FIXNEWS.ID, BEKASI — Sosialisasi Program Makan Bergizi Gratis (MBG) terus digencarkan sebagai upaya meningkatkan kualitas sumber daya manusia (SDM) sejak usia dini.
Kegiatan ini digelar di Gedung Istanaku, Bekasi, Jawa Barat, Jumat (10/4/2026), dengan melibatkan berbagai pemangku kepentingan.
Hadir dalam kegiatan tersebut Anggota Komisi IX DPR RI Nuroji, perwakilan SPPG Jakarta Yusda Aripin Salman, serta Kepala SMP IT Almadaniah Didin Miftahudin Lutfi.
Dalam sambutannya, Nuroji menekankan pentingnya penguatan tata kelola program agar implementasi MBG berjalan optimal dan tepat sasaran.
Ia menilai masih terdapat sejumlah tantangan di lapangan yang perlu segera dibenahi.
“Pengawasan terhadap penyedia makanan, standar keamanan pangan, hingga kesiapan infrastruktur dapur atau SPPG masih perlu diperkuat,” ungkap Nuroji.
Menurut dia, peningkatan kualitas program tidak hanya berfokus pada penyediaan makanan, tetapi juga pada edukasi gizi yang berkelanjutan.
Standarisasi menu berbasis kebutuhan lokal dan selera anak dinilai menjadi salah satu kunci keberhasilan.
“Edukasi gizi harus berjalan beriringan dengan penyediaan makanan. Masyarakat perlu memahami konsep gizi seimbang, bukan hanya sekadar tampilan menu,” katanya.
Selain itu, pelatihan rutin bagi pengelola dapur juga dinilai penting guna memastikan kualitas dan keamanan makanan yang disajikan kepada peserta didik.
Nuroji menambahkan, keberhasilan Program MBG sangat bergantung pada kolaborasi lintas sektor, mulai dari pemerintah, DPR, hingga institusi pendidikan dan masyarakat.
“Program ini adalah investasi jangka panjang untuk masa depan bangsa. Tujuannya memastikan anak-anak Indonesia tumbuh sehat, cerdas, dan siap bersaing,” ujarnya.

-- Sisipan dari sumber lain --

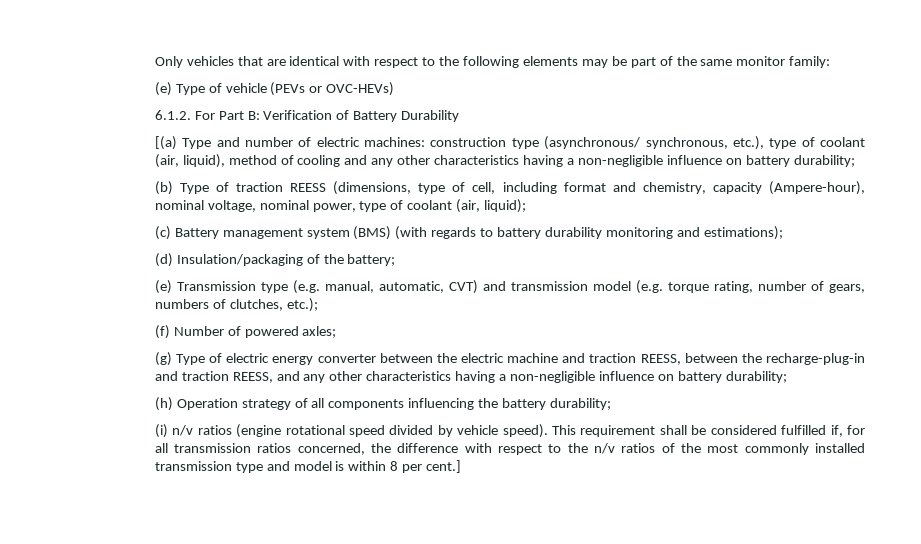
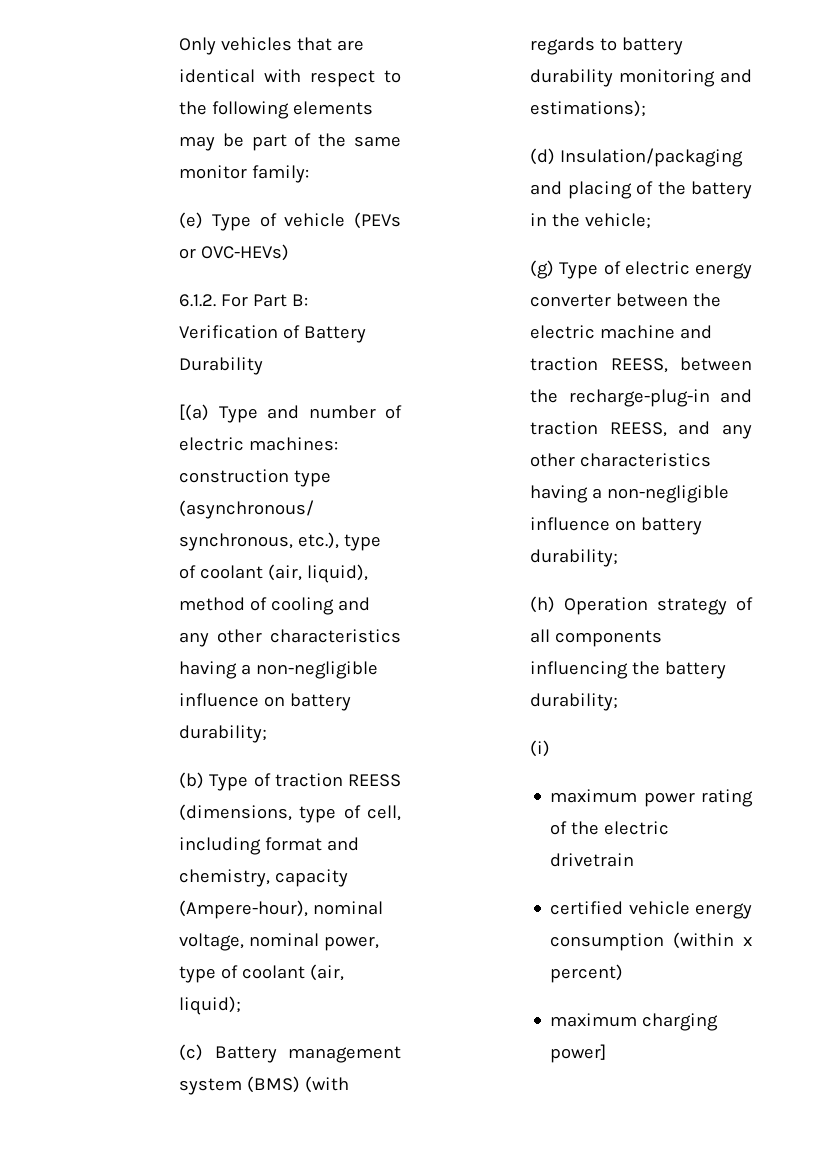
[306,254,396,266] [154,280,865,294] [154,298,318,312] [154,325,337,339] of the battery; // (e) Transmission type (e.g. manual, automatic, CVT) and transmission model (e.g. torque rating, number of gears, numbers of clutches, etc.); // (f) Number of powered axles; -> [530,181,752,199] [530,213,652,229] and placing of the battery in the vehicle;
[172,424,866,438] [154,443,866,455] [154,460,462,473] n/v ratios (engine rotational speed divided by vehicle speed). This requirement shall be considered fulfilled if, for all transmission ratios concerned, the difference with respect to the n/v ratios of the most commonly installed transmission type and model is within 8 per cent.] -> [550,789,753,807] [550,821,670,835] [550,853,635,867] [550,901,752,919] [550,932,752,951] [550,964,624,983] [550,1013,719,1031] [550,1044,607,1063] // maximum power rating of the electric drivetrain // certified vehicle energy consumption (within x percent) // maximum charging power]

Ia juga menegaskan komitmen DPR RI untuk terus mengawal pelaksanaan program agar berjalan transparan, adil, dan berkelanjutan.
Program MBG sendiri memiliki sejumlah tujuan strategis, di antaranya meningkatkan akses terhadap makanan bergizi, mendorong peningkatan prestasi belajar, serta membuka peluang ekonomi melalui pemberdayaan sektor pangan lokal.
Melalui sosialisasi ini, diharapkan terbangun sinergi yang lebih kuat antar pemangku kepentingan dalam mendukung keberhasilan program, sekaligus menciptakan generasi Indonesia yang sehat dan berkualitas.